■ **PROBLEM TO WORK ON**
Reproduce the entries that follow exactly. No picture should appear in the result.

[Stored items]
━━━━━━━━━━━━━━━━

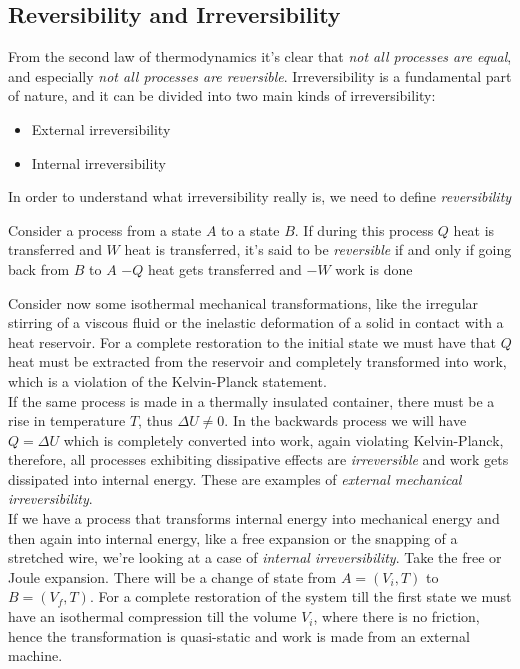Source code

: \documentclass[../qm.tex]{subfiles}
\begin{document}
\subsection{Reversibility and Irreversibility}
From the second law of thermodynamics it's clear that \textit{not all processes are equal}, and especially \textit{not all processes are reversible}. Irreversibility is a fundamental part of nature, and it can be divided into two main kinds of irreversibility:
\begin{itemize}
\item External irreversibility
\item Internal irreversibility
\end{itemize}
In order to understand what irreversibility really is, we need to define \textit{reversibility}
\begin{dfn}
	Consider a process from a state $A$ to a state $B$. If during this process $Q$ heat is transferred and $W$ heat is transferred, it's said to be \emph{reversible} if and only if going back from $B$ to $A$ $-Q$ heat gets transferred and $-W$ work is done
\end{dfn}
Consider now some isothermal mechanical transformations, like the irregular stirring of a viscous fluid or the inelastic deformation of a solid in contact with a heat reservoir. For a complete restoration to the initial state we must have that $Q$ heat must be extracted from the reservoir and completely transformed into work, which is a violation of the Kelvin-Planck statement.\\
If the same process is made in a thermally insulated container, there must be a rise in temperature $T$, thus $\Delta U\ne0$. In the backwards process we will have $Q=\Delta U$ which is completely converted into work, again violating Kelvin-Planck, therefore, all processes exhibiting dissipative effects are \textit{irreversible} and work gets dissipated into internal energy. These are examples of \emph{external mechanical irreversibility}.\\
If we have a process that transforms internal energy into mechanical energy and then again into internal energy, like a free expansion or the snapping of a stretched wire, we're looking at a case of \emph{internal irreversibility}. Take the free or Joule expansion. There will be a change of state from $A=\left( V_i, T \right)$ to $B=\left( V_f, T \right)$. For a complete restoration of the system till the first state we must have an isothermal compression till the volume $V_i$, where there is no friction, hence the transformation is quasi-static and work is made from an external machine.\\
\end{document}
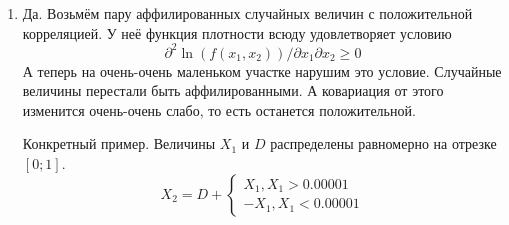 \begin{enumerate}
\item Да. Возьмём пару аффилированных случайных величин с положительной корреляцией. У неё функция плотности всюду удовлетворяет условию
\begin{equation}
\partial^{2}\ln (f(x_{1},x_{2}))/\partial x_{1}\partial x_{2} \geq 0
\end{equation}
А теперь на очень-очень маленьком участке нарушим это условие. Случайные величины перестали быть аффилированными. А ковариация от этого изменится очень-очень слабо, то есть останется положительной.

Конкретный пример. Величины $ X_{1} $  и $D$ распределены  равномерно на отрезке $ [0;1] $.
\begin{equation}
X_{2}=D+
\begin{cases}
X_{1}, X_{1}>0.00001 \\
-X_{1}, X_{1}<0.00001
\end{cases}
\end{equation}


\end{enumerate}
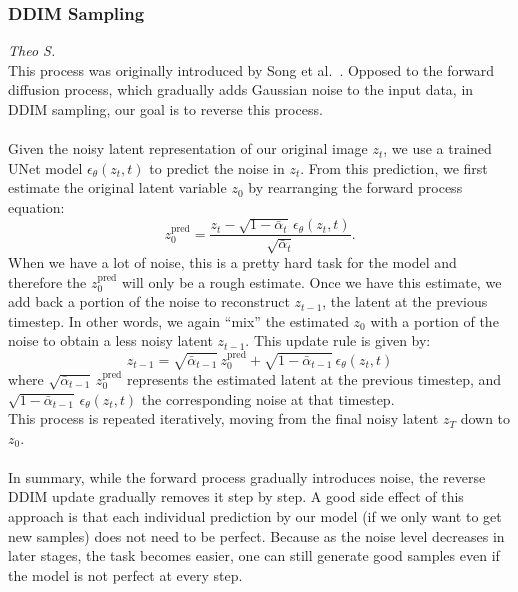 \subsubsection{DDIM Sampling}
\label{sec:ddim_sampling}
\textit{Theo S.}\\
This process was originally introduced by Song et al.~\cite{song2021denoising}. 
Opposed to the forward diffusion process, which gradually adds Gaussian noise to the input data, in DDIM sampling, our goal is to reverse this process. 
\\\\
Given the noisy latent representation of our original image \( z_t \), 
we use a trained UNet model \(\epsilon_\theta(z_t,t)\) to predict the noise in \( z_t \). 
From this prediction, we first estimate the original latent variable \( z_0 \) by rearranging the forward process equation:
\begin{equation}
    z_0^{\text{pred}} = \frac{z_t - \sqrt{1-\bar{\alpha}_t}\,\epsilon_\theta(z_t,t)}{\sqrt{\bar{\alpha}_t}}.
\end{equation}
When we have a lot of noise, this is a pretty hard task for the model and therefore the \( z_0^{\text{pred}} \) will only be a rough estimate.
Once we have this estimate, we add back a portion of the noise to reconstruct \( z_{t-1} \), the latent at the previous timestep.
In other words, we again “mix” the estimated \( z_0 \) with a portion of the noise to obtain a less noisy latent \( z_{t-1} \).
This update rule is given by:
\begin{equation}
    z_{t-1} = \sqrt{\bar{\alpha}_{t-1}}\,z_0^{\text{pred}} + \sqrt{1-\bar{\alpha}_{t-1}}\,\epsilon_\theta(z_t,t)
\end{equation}
where \(\sqrt{\bar{\alpha}_{t-1}}\,z_0^{\text{pred}}\) represents the estimated latent at the previous timestep, and \(\sqrt{1-\bar{\alpha}_{t-1}}\,\epsilon_\theta(z_t,t)\) the corresponding noise at that timestep.  
\\[1ex]
This process is repeated iteratively, moving from the final noisy latent \( z_T \) down to \( z_0 \).
\\\\
In summary, while the forward process gradually introduces noise, the reverse DDIM update gradually removes it step by step. 
A good side effect of this approach is that each individual prediction by our model (if we only want to get new samples) does not need to be perfect.
Because as the noise level decreases in later stages, the task becomes easier, one can still generate good samples even if the model is not perfect at every step.


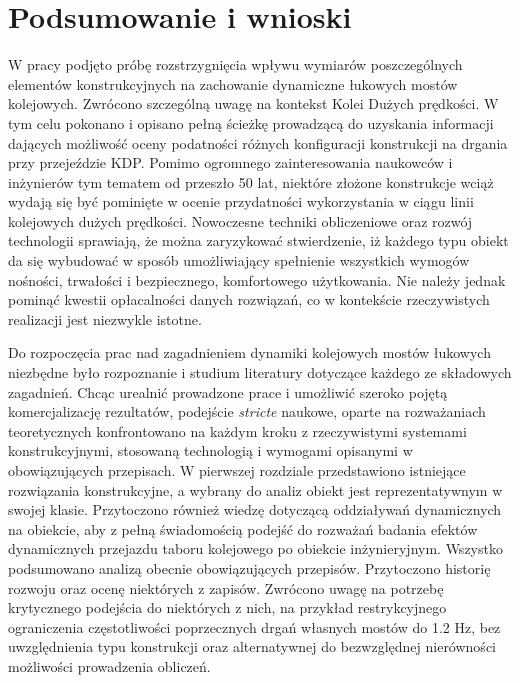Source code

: \chapter*{Podsumowanie i wnioski}

W pracy podjęto próbę rozstrzygnięcia wpływu wymiarów poszczególnych elementów konstrukcyjnych na zachowanie dynamiczne łukowych mostów kolejowych. Zwrócono szczególną uwagę na kontekst Kolei Dużych prędkości. W tym celu pokonano i opisano pełną ścieżkę prowadzącą do uzyskania informacji dających możliwość oceny podatności różnych konfiguracji konstrukcji na drgania przy przejeździe KDP. Pomimo ogromnego zainteresowania naukowców i inżynierów tym tematem od przeszło 50 lat, niektóre złożone konstrukcje wciąż wydają się być pominięte w ocenie przydatności wykorzystania w ciągu linii kolejowych dużych prędkości. Nowoczesne techniki obliczeniowe oraz rozwój technologii sprawiają, że można zaryzykować stwierdzenie, iż każdego typu obiekt da się wybudować w sposób umożliwiający spełnienie wszystkich wymogów nośności, trwałości i bezpiecznego, komfortowego użytkowania. Nie należy jednak pominąć kwestii opłacalności danych rozwiązań, co w kontekście rzeczywistych realizacji jest niezwykle istotne.

Do rozpoczęcia prac nad zagadnieniem dynamiki kolejowych mostów łukowych niezbędne było rozpoznanie i studium literatury dotyczące każdego ze składowych zagadnień. Chcąc urealnić prowadzone prace i umożliwić szeroko pojętą komercjalizację rezultatów, podejście \textit{stricte} naukowe, oparte na rozważaniach teoretycznych konfrontowano na każdym kroku z rzeczywistymi systemami konstrukcyjnymi, stosowaną technologią i wymogami opisanymi w obowiązujących przepisach. W pierwszej rozdziale przedstawiono istniejące rozwiązania konstrukcyjne, a wybrany do analiz obiekt jest reprezentatywnym w swojej klasie. Przytoczono również wiedzę dotyczącą oddziaływań dynamicznych na obiekcie, aby z pełną świadomością podejść do rozważań badania efektów dynamicznych przejazdu taboru kolejowego po obiekcie inżynieryjnym. Wszystko podsumowano analizą obecnie obowiązujących przepisów. Przytoczono historię rozwoju oraz ocenę niektórych z zapisów. Zwrócono uwagę na potrzebę krytycznego podejścia do niektórych z nich, na przykład restrykcyjnego ograniczenia częstotliwości poprzecznych drgań własnych mostów do 1.2 Hz, bez uwzględnienia typu konstrukcji oraz alternatywnej do bezwzględnej nierówności możliwości prowadzenia obliczeń.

━━━━━━━━━━━━━━━━

■ **FINISHED TASK**
Source code

: \documentclass[../qm.tex]{subfiles}
\begin{document}
\subsection{Reversibility and Irreversibility}
From the second law of thermodynamics it's clear that \textit{not all processes are equal}, and especially \textit{not all processes are reversible}. Irreversibility is a fundamental part of nature, and it can be divided into two main kinds of irreversibility:
\begin{itemize}
\item External irreversibility
\item Internal irreversibility
\end{itemize}
In order to understand what irreversibility really is, we need to define \textit{reversibility}
\begin{dfn}
	Consider a process from a state $A$ to a state $B$. If during this process $Q$ heat is transferred and $W$ heat is transferred, it's said to be \emph{reversible} if and only if going back from $B$ to $A$ $-Q$ heat gets transferred and $-W$ work is done
\end{dfn}
Consider now some isothermal mechanical transformations, like the irregular stirring of a viscous fluid or the inelastic deformation of a solid in contact with a heat reservoir. For a complete restoration to the initial state we must have that $Q$ heat must be extracted from the reservoir and completely transformed into work, which is a violation of the Kelvin-Planck statement.\\
If the same process is made in a thermally insulated container, there must be a rise in temperature $T$, thus $\Delta U\ne0$. In the backwards process we will have $Q=\Delta U$ which is completely converted into work, again violating Kelvin-Planck, therefore, all processes exhibiting dissipative effects are \textit{irreversible} and work gets dissipated into internal energy. These are examples of \emph{external mechanical irreversibility}.\\
If we have a process that transforms internal energy into mechanical energy and then again into internal energy, like a free expansion or the snapping of a stretched wire, we're looking at a case of \emph{internal irreversibility}. Take the free or Joule expansion. There will be a change of state from $A=\left( V_i, T \right)$ to $B=\left( V_f, T \right)$. For a complete restoration of the system till the first state we must have an isothermal compression till the volume $V_i$, where there is no friction, hence the transformation is quasi-static and work is made from an external machine.\\
\end{document}
 \begin{enumerate}
\item Да. Возьмём пару аффилированных случайных величин с положительной корреляцией. У неё функция плотности всюду удовлетворяет условию
\begin{equation}
\partial^{2}\ln (f(x_{1},x_{2}))/\partial x_{1}\partial x_{2} \geq 0
\end{equation}
А теперь на очень-очень маленьком участке нарушим это условие. Случайные величины перестали быть аффилированными. А ковариация от этого изменится очень-очень слабо, то есть останется положительной.

Конкретный пример. Величины $ X_{1} $  и $D$ распределены  равномерно на отрезке $ [0;1] $.
\begin{equation}
X_{2}=D+
\begin{cases}
X_{1}, X_{1}>0.00001 \\
-X_{1}, X_{1}<0.00001
\end{cases}
\end{equation}


\end{enumerate}
 \subsubsection{DDIM Sampling}
\label{sec:ddim_sampling}
\textit{Theo S.}\\
This process was originally introduced by Song et al.~\cite{song2021denoising}. 
Opposed to the forward diffusion process, which gradually adds Gaussian noise to the input data, in DDIM sampling, our goal is to reverse this process. 
\\\\
Given the noisy latent representation of our original image \( z_t \), 
we use a trained UNet model \(\epsilon_\theta(z_t,t)\) to predict the noise in \( z_t \). 
From this prediction, we first estimate the original latent variable \( z_0 \) by rearranging the forward process equation:
\begin{equation}
    z_0^{\text{pred}} = \frac{z_t - \sqrt{1-\bar{\alpha}_t}\,\epsilon_\theta(z_t,t)}{\sqrt{\bar{\alpha}_t}}.
\end{equation}
When we have a lot of noise, this is a pretty hard task for the model and therefore the \( z_0^{\text{pred}} \) will only be a rough estimate.
Once we have this estimate, we add back a portion of the noise to reconstruct \( z_{t-1} \), the latent at the previous timestep.
In other words, we again “mix” the estimated \( z_0 \) with a portion of the noise to obtain a less noisy latent \( z_{t-1} \).
This update rule is given by:
\begin{equation}
    z_{t-1} = \sqrt{\bar{\alpha}_{t-1}}\,z_0^{\text{pred}} + \sqrt{1-\bar{\alpha}_{t-1}}\,\epsilon_\theta(z_t,t)
\end{equation}
where \(\sqrt{\bar{\alpha}_{t-1}}\,z_0^{\text{pred}}\) represents the estimated latent at the previous timestep, and \(\sqrt{1-\bar{\alpha}_{t-1}}\,\epsilon_\theta(z_t,t)\) the corresponding noise at that timestep.  
\\[1ex]
This process is repeated iteratively, moving from the final noisy latent \( z_T \) down to \( z_0 \).
\\\\
In summary, while the forward process gradually introduces noise, the reverse DDIM update gradually removes it step by step. 
A good side effect of this approach is that each individual prediction by our model (if we only want to get new samples) does not need to be perfect.
Because as the noise level decreases in later stages, the task becomes easier, one can still generate good samples even if the model is not perfect at every step.


Source code

: \chapter*{Podsumowanie i wnioski}

W pracy podjęto próbę rozstrzygnięcia wpływu wymiarów poszczególnych elementów konstrukcyjnych na zachowanie dynamiczne łukowych mostów kolejowych. Zwrócono szczególną uwagę na kontekst Kolei Dużych prędkości. W tym celu pokonano i opisano pełną ścieżkę prowadzącą do uzyskania informacji dających możliwość oceny podatności różnych konfiguracji konstrukcji na drgania przy przejeździe KDP. Pomimo ogromnego zainteresowania naukowców i inżynierów tym tematem od przeszło 50 lat, niektóre złożone konstrukcje wciąż wydają się być pominięte w ocenie przydatności wykorzystania w ciągu linii kolejowych dużych prędkości. Nowoczesne techniki obliczeniowe oraz rozwój technologii sprawiają, że można zaryzykować stwierdzenie, iż każdego typu obiekt da się wybudować w sposób umożliwiający spełnienie wszystkich wymogów nośności, trwałości i bezpiecznego, komfortowego użytkowania. Nie należy jednak pominąć kwestii opłacalności danych rozwiązań, co w kontekście rzeczywistych realizacji jest niezwykle istotne.

Do rozpoczęcia prac nad zagadnieniem dynamiki kolejowych mostów łukowych niezbędne było rozpoznanie i studium literatury dotyczące każdego ze składowych zagadnień. Chcąc urealnić prowadzone prace i umożliwić szeroko pojętą komercjalizację rezultatów, podejście \textit{stricte} naukowe, oparte na rozważaniach teoretycznych konfrontowano na każdym kroku z rzeczywistymi systemami konstrukcyjnymi, stosowaną technologią i wymogami opisanymi w obowiązujących przepisach. W pierwszej rozdziale przedstawiono istniejące rozwiązania konstrukcyjne, a wybrany do analiz obiekt jest reprezentatywnym w swojej klasie. Przytoczono również wiedzę dotyczącą oddziaływań dynamicznych na obiekcie, aby z pełną świadomością podejść do rozważań badania efektów dynamicznych przejazdu taboru kolejowego po obiekcie inżynieryjnym. Wszystko podsumowano analizą obecnie obowiązujących przepisów. Przytoczono historię rozwoju oraz ocenę niektórych z zapisów. Zwrócono uwagę na potrzebę krytycznego podejścia do niektórych z nich, na przykład restrykcyjnego ograniczenia częstotliwości poprzecznych drgań własnych mostów do 1.2 Hz, bez uwzględnienia typu konstrukcji oraz alternatywnej do bezwzględnej nierówności możliwości prowadzenia obliczeń.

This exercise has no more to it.